• _対象本文_:
^^^^^^^^
NPBでは、2021年のNPBレギュラーシーズンが2020東京オリンピックの開催に伴って7月中旬から1ヶ月ほど中断することを前提に、日本シリーズを11月13日から開催することをレギュラーシーズンの開幕前に計画。新型コロナウイルス感染症(COVID-19)流行拡大の影響で前年(2020年)に中止していたセントラル・リーグのクライマックスシリーズを再開することや、前年は1ステージ制で開催していたパシフィック・リーグのクライマックスシリーズを2ステージ制に戻すことも決めていた。
しかし、レギュラーシーズンが開幕してから、新型コロナウイルス(SARS-CoV-2)への感染が一部の球団内で拡大。当該球団における公式戦の延期に加えて、雨天による公式戦の中止も相次いだことから、レギュラーシーズンの日程の消化が当初の予定より遅れていた。上記の事態を受けて、NPBでは中断期間内の7月21日にオーナー会議を開催。その結果、日本シリーズとクライマックスシリーズの開催期間を、当初の計画から1週間延期することが決まった[10]。
^^^^^^^^
• _提供資料_:
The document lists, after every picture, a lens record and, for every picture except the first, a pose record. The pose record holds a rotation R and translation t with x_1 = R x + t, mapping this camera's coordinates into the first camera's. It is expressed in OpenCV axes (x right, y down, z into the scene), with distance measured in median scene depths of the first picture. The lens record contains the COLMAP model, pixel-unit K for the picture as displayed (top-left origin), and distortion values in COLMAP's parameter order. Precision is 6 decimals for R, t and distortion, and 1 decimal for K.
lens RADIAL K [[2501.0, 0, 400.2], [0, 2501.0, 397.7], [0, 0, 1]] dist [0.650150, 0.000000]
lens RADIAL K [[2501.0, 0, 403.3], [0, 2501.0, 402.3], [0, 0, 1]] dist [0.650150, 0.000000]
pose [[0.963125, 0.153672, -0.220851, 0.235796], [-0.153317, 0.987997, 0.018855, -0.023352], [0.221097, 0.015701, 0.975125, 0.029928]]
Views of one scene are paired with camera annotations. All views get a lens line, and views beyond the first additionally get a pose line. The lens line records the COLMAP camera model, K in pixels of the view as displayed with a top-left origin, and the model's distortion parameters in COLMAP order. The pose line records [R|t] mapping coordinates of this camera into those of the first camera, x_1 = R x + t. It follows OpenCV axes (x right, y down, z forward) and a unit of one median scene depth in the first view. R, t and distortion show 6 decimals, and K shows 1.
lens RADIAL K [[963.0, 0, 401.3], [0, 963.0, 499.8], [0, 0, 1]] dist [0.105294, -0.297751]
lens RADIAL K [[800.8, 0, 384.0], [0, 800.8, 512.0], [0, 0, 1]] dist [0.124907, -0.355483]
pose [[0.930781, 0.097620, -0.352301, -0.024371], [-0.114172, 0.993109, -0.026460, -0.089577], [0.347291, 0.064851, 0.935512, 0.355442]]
^^^^^^^^
• _課題 1_:
本文によると、NPBが中断期間内にオーナー会議を開いたのは何月何日か。
• _課題 2_:
本文のうち、「NPBでは、2021年のNP」から「ジ制に戻すことも決めていた。」までを、両端の語句も含めてそのまま書き写して出力せよ。

• _解答 1_:
7月21日。

• _解答 2_:
NPBでは、2021年のNPBレギュラーシーズンが2020東京オリンピックの開催に伴って7月中旬から1ヶ月ほど中断することを前提に、日本シリーズを11月13日から開催することをレギュラーシーズンの開幕前に計画。新型コロナウイルス感染症(COVID-19)流行拡大の影響で前年(2020年)に中止していたセントラル・リーグのクライマックスシリーズを再開することや、前年は1ステージ制で開催していたパシフィック・リーグのクライマックスシリーズを2ステージ制に戻すことも決めていた。